**** DONNÉES FOURNIES
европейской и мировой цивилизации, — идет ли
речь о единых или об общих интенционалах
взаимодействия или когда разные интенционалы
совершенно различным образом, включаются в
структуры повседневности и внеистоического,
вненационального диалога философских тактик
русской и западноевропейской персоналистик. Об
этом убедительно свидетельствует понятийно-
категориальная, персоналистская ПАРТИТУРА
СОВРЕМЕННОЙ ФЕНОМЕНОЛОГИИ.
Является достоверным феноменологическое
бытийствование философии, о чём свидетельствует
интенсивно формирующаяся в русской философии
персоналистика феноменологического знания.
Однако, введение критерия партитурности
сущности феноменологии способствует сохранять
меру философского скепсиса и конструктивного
********
### ÉNONCÉ DU PROBLÈME
Recopiez mot pour mot le texte ci-dessus, ligne par ligne, sans rien y changer.

### ZONE DE RÉPONSE
европейской и мировой цивилизации, — идет ли
речь о единых или об общих интенционалах
взаимодействия или когда разные интенционалы
совершенно различным образом, включаются в
структуры повседневности и внеистоического,
вненационального диалога философских тактик
русской и западноевропейской персоналистик. Об
этом убедительно свидетельствует понятийно-
категориальная, персоналистская ПАРТИТУРА
СОВРЕМЕННОЙ ФЕНОМЕНОЛОГИИ.
Является достоверным феноменологическое
бытийствование философии, о чём свидетельствует
интенсивно формирующаяся в русской философии
персоналистика феноменологического знания.
Однако, введение критерия партитурности
сущности феноменологии способствует сохранять
меру философского скепсиса и конструктивного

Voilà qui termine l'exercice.